University of Arizona, Department of Computer Science

CSc 120: Sequence Similarity

Expected Behavior

Write a Python function seq_sim(seq1, seq2, k) that takes as arguments two strings seq1 and seq2 and an integer k, and returns a floating point value between 0 and 1 (inclusive) giving the similarity between seq1 and seq2. The similarity value should be computed as the Jaccard index applied to the sets of k-grams of seq1 and seq2 (where k is the third argument to the function). See Algorithm A1 on the phylogenetic problem spec for details of the algorithm.

You can use the code from the previous short problem as a helper function for this problem.

You can assume that both seq1 and seq2 have length at least k.

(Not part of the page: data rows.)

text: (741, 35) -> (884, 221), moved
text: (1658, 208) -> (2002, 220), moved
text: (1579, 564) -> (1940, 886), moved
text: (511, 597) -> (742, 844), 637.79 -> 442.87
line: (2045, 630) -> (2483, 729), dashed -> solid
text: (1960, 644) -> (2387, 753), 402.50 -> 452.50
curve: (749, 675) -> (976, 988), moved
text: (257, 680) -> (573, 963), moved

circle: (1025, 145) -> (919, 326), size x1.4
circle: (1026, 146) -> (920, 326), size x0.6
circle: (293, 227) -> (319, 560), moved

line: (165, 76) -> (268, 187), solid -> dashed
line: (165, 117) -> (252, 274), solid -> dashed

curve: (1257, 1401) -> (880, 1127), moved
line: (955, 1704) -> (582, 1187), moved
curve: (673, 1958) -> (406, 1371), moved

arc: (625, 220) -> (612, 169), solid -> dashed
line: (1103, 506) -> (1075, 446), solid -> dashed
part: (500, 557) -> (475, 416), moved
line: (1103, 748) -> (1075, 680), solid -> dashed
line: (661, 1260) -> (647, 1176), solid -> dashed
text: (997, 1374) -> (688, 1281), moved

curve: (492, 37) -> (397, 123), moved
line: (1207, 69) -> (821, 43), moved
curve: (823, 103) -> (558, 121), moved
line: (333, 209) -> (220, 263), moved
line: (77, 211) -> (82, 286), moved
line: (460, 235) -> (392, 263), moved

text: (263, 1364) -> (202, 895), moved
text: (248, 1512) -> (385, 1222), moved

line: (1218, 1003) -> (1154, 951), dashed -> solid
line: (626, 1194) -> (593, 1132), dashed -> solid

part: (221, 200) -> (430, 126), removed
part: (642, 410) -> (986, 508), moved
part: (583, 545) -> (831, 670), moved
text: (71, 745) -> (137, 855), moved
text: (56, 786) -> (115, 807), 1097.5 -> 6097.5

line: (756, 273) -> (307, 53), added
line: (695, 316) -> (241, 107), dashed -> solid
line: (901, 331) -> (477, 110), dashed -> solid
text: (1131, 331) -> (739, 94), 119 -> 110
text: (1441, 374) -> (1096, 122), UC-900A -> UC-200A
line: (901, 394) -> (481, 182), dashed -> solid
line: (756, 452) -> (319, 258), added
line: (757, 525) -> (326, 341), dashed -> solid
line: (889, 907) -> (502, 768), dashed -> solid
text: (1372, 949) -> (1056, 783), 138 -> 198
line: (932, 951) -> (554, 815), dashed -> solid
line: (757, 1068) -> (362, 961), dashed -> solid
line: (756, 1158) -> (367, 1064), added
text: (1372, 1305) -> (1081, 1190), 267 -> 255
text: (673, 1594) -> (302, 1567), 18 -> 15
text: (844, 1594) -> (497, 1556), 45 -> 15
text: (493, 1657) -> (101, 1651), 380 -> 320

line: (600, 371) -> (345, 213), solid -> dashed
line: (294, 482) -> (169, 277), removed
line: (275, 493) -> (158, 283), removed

IMPORTANT: CloudCoder runs Python 2 while we have used Python 3 for our class. One of the differences between Python 2 and Python 3 is that in Python 2, the '/' operator implements integer division (i.e., 1/2 evaluates to 0) while in Python 3 the '/' operator implements floating-point division. You can get around this problem by writing float(num1)/float(num2) in CloudCoder to compute the floating point result of dividing num1 by num2.

Examples

  1. Call: seq_sim('aaaaaaaaaa', 'aaaa', 3)
    Return value: 1.0

  2. Call: seq_sim('aaaaab', 'aaaaaa', 3)
    Return value: 0.5

  3. Call: seq_sim('aabaacaad', 'abaaba', 3)
    Return value: 0.42857142857142855

  4. Call: seq_sim('aabaacaad', 'abaaba', 4)
    Return value: 0.2857142857142857